Reminding everybody that the full realization of the synergies related to QuarterNorth, we only expect that to occur at the end of the year. As I said before, our upstream capital expenditures of $565 million to $595 million represents a significant reduction to what we actually spend in 2023 even on a pro forma basis in 2024. Our P&A and decommissioning cost of $90,000 to – sorry, $90 million to $100 million in 2024 is a reduction to what we spend in 2023. And if you can remember, in 2023, there were a lot of non-operated activity that we were not expecting that caught us by surprise. This year, we expect to have much more control over that spending. So we feel good about this estimate this year. The interest expense of $175 million to $185 million already assumes the material debt paid down throughout the year as we talked about earlier.

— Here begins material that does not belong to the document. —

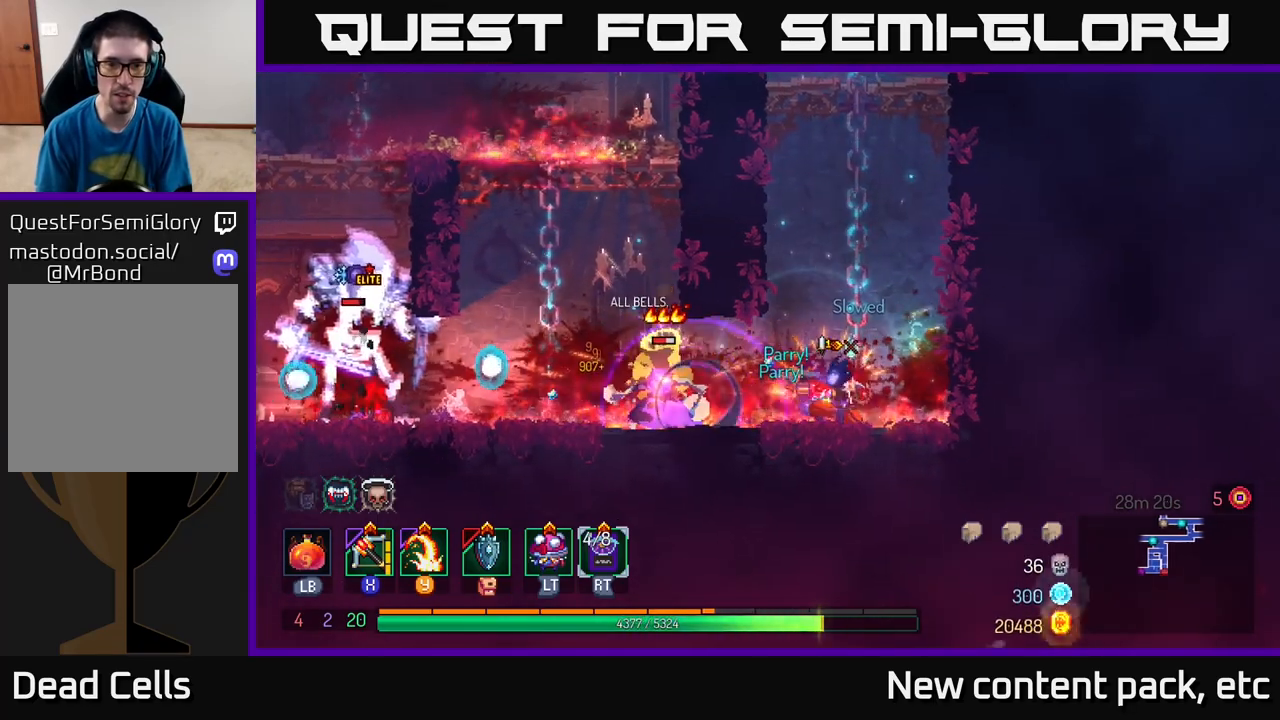
{"buttons": [], "left_stick": "left", "right_stick": "center", "events": [[33, "left_stick", "center"], [100, "left_stick", "left"], [217, "B", "down"], [300, "B", "up"], [350, "B", "down"], [450, "B", "up"]]}
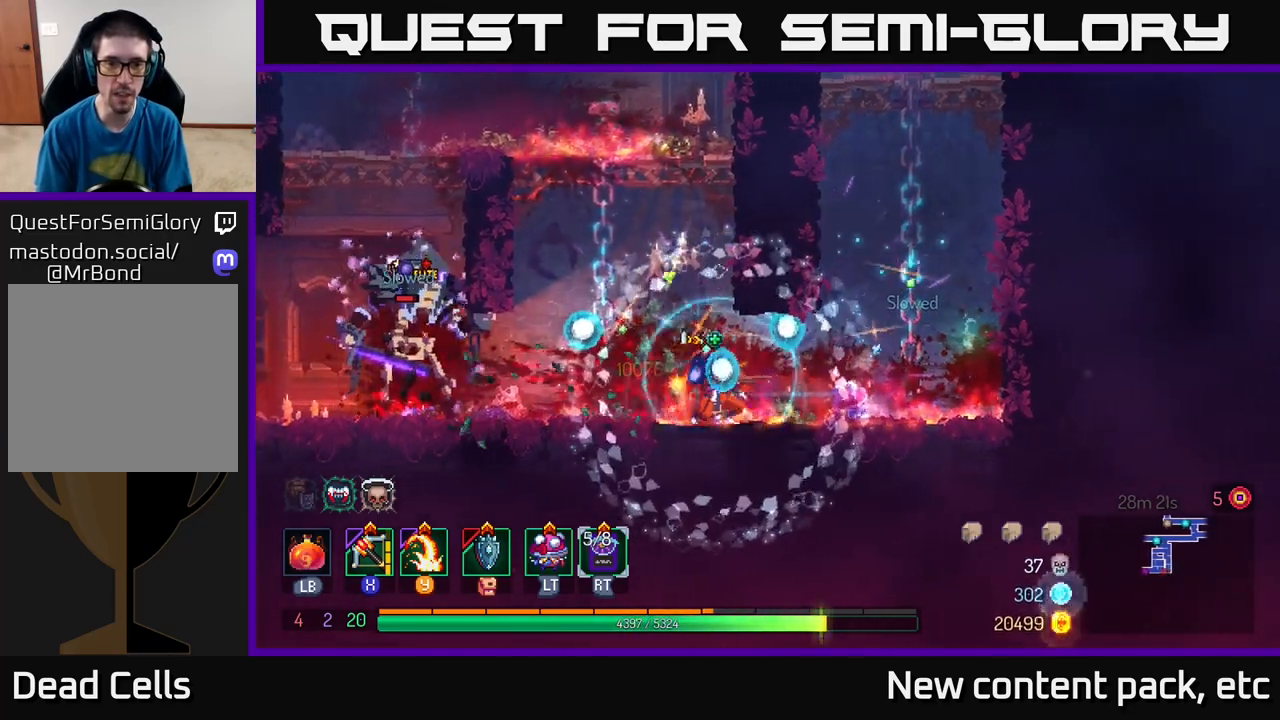
{"buttons": [], "left_stick": "left", "right_stick": "center", "events": [[117, "Y", "down"], [200, "Y", "up"]]}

Moving over to Page 13, I’ll turn that back over to Tim so he can walk you through all of the capital allocation priorities for this year.

Tim Duncan: Thanks, Sergio. And I think by now, it’s pretty clear what our priorities are. I mean, our first and foremost priority is to generate a significant amount of free cash flow. And our belief is the increased scale that we achieved through the QuarterNorth transaction which, also increases our oil-weighted portfolio that we believe have high netback margins coupled with the reduced capital program, is going to achieve that goal of generating significant free cash flow. Now what’s interesting about that is we believe that most of the debt we actually utilized in the transaction gets paid back in the first nine months of owning the assets, should also generate a very competitive free cash flow yield across the E&P space.

We are still investing in the assets though, and we believe we’ve got the right mix of development and exploration in our portfolio to generate good organic value. And we’re not going to change our ambition to keep our eye on the ball with respect to finding more accretive M&A deals. So with that, I’ll hand it over for questions.